All these things are sensible, but I have two major questions:
1. Why isn't something this widely useful (publish/subscribe messaging) a protocol - logically, an SMTP extension - rather than a proprietary web application?
2. Why does it have to be limited to 140 characters? People who want publish/subscribe also want to send arbitrary files to all their friends, not just tiny snippets which can't even store a Web-standard URL. Since most people on mobile devices now use data services, there seems to be no reason to hamstring serious computer users just to keep up compatibility with a broken historical text-messaging limit.
Pub/sub and microblogging are two orthogonal technologies.

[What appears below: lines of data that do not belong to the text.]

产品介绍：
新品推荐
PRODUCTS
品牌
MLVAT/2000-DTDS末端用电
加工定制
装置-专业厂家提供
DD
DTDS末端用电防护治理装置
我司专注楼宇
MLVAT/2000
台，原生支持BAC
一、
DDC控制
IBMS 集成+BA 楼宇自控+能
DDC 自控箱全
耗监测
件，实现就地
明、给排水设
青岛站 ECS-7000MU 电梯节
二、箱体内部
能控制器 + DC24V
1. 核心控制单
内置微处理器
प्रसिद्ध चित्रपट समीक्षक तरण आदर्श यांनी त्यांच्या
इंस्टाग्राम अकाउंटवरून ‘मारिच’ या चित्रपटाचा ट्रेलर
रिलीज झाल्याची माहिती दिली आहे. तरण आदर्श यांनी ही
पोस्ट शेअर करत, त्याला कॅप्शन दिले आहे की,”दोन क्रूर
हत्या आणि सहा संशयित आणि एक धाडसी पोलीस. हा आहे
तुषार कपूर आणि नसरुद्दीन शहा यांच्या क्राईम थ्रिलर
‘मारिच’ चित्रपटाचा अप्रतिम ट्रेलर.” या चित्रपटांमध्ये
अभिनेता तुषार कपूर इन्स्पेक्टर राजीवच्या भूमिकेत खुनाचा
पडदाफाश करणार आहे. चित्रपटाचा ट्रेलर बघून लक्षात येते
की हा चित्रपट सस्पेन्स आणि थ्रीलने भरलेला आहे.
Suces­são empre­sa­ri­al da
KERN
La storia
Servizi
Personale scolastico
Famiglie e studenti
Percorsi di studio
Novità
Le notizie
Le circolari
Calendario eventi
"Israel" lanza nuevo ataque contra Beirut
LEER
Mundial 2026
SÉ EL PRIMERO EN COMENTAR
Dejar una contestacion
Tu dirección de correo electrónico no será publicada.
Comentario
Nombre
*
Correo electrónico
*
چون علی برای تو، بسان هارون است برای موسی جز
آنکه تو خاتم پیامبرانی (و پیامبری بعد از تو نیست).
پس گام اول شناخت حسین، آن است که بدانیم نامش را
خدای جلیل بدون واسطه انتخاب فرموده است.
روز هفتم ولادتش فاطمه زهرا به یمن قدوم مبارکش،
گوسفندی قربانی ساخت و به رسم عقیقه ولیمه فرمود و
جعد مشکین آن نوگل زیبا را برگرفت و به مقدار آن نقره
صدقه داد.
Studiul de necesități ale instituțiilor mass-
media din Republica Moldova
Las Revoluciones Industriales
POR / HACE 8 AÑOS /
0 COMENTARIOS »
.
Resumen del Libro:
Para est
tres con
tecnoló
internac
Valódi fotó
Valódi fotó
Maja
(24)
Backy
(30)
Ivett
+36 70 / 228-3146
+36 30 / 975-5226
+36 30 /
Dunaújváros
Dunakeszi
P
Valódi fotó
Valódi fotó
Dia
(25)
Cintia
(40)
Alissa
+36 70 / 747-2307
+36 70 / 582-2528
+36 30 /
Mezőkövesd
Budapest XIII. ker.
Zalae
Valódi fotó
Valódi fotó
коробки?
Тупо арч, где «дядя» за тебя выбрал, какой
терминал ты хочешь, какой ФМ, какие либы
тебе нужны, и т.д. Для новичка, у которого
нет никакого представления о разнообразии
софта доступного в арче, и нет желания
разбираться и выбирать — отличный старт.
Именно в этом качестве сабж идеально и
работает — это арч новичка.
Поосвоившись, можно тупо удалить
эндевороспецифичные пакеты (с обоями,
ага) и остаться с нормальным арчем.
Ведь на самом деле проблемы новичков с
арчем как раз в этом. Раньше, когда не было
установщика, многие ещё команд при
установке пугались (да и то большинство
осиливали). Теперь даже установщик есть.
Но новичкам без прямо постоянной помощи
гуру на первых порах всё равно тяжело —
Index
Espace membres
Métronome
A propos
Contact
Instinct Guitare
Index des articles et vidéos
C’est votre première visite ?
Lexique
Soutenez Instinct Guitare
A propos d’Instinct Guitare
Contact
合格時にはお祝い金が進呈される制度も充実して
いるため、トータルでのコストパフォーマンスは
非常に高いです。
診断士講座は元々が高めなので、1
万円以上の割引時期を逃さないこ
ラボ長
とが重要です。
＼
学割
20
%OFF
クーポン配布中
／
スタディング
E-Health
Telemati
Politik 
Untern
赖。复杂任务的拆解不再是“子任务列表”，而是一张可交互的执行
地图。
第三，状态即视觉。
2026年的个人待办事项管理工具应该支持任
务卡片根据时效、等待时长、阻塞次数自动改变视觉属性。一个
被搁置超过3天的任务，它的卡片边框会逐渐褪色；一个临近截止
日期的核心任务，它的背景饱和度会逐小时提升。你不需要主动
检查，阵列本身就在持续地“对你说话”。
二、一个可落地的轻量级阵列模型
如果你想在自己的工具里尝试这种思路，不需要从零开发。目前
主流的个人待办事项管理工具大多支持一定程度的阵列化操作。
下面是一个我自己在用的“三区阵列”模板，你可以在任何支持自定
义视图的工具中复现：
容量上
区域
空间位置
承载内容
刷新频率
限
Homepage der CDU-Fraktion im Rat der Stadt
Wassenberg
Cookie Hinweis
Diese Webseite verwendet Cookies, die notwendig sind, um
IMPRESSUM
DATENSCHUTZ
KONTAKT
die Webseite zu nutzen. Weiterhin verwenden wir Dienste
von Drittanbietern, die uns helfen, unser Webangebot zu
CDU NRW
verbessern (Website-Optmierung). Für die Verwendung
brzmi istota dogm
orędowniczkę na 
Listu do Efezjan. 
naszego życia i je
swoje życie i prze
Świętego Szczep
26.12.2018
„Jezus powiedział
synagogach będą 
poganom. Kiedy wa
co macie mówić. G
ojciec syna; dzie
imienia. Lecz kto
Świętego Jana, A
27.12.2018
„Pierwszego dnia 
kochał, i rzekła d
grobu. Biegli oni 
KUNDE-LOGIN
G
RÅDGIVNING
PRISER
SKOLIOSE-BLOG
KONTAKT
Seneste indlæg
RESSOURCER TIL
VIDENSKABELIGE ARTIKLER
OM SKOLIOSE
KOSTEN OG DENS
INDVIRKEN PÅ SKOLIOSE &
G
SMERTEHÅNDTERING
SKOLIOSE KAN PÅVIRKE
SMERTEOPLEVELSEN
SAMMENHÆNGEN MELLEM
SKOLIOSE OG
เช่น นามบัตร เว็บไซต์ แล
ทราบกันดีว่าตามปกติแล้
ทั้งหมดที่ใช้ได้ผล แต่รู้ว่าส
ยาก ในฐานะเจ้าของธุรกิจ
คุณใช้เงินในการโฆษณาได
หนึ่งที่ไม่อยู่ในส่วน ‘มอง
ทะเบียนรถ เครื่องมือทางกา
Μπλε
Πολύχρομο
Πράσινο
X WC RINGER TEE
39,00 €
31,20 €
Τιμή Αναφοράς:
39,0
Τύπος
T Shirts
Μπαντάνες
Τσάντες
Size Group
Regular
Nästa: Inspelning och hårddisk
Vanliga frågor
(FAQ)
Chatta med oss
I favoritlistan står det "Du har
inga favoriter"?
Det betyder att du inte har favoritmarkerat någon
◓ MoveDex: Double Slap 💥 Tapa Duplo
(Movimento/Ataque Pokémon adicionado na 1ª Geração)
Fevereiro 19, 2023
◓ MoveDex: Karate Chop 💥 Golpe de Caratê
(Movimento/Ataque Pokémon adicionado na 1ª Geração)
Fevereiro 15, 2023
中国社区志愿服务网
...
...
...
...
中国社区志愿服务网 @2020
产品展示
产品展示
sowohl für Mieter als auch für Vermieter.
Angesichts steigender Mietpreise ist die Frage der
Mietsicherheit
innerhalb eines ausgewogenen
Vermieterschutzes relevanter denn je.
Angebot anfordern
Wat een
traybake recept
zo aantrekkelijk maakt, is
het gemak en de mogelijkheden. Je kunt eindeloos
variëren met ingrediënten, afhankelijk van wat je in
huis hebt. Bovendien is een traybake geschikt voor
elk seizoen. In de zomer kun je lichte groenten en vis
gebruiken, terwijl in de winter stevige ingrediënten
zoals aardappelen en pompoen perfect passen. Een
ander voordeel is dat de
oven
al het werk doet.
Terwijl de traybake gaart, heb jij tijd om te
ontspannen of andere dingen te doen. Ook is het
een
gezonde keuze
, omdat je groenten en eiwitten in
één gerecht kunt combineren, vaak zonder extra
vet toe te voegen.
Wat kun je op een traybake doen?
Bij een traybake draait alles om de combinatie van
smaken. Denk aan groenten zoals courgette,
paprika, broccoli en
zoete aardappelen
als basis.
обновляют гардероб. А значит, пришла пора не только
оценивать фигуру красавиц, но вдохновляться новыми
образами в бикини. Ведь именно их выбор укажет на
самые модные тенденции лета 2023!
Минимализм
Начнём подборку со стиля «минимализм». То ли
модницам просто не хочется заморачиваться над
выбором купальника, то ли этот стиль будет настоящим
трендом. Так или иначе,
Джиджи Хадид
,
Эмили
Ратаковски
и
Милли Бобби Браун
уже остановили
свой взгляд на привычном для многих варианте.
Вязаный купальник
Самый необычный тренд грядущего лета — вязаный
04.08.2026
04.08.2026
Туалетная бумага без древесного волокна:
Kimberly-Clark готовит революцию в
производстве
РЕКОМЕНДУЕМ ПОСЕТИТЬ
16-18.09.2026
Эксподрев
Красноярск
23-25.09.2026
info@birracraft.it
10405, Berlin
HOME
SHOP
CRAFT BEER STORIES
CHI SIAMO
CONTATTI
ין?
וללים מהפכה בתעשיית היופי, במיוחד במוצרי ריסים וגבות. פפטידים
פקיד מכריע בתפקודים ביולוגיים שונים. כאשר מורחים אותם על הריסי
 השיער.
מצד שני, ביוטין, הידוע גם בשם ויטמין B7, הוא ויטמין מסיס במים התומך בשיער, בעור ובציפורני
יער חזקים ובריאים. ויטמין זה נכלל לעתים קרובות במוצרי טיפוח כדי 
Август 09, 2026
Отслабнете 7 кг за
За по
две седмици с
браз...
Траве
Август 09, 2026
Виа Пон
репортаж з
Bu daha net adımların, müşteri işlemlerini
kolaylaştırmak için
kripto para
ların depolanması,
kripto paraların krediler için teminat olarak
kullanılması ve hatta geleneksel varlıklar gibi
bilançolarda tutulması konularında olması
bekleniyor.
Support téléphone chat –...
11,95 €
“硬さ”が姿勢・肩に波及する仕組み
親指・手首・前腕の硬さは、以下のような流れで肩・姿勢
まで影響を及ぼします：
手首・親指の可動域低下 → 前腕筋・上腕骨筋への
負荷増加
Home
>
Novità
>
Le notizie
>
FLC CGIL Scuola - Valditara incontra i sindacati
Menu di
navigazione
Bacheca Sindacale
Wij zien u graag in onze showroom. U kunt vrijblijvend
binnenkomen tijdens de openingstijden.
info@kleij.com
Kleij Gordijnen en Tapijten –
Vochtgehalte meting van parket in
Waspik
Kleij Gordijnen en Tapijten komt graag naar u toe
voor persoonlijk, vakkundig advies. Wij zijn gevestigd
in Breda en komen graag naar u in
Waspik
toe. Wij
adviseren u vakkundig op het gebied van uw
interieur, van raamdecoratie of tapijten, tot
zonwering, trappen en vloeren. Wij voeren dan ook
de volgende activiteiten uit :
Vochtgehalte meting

Rather, channel-oriented pub/sub is a distribution model (solving the nightmare of managing mailing lists), and microblogging is an application. We should not tie the pub/sub distribution model myopically to the microblogging application. Twitter (and Facebook) both seem to be very obviously The Right Thing To Do but equally obviously The Wrong Way To Do It . So when does the Right Thing appear?
Have we so soon forgotten that what make the Web work was open distributed free-to-implement standards?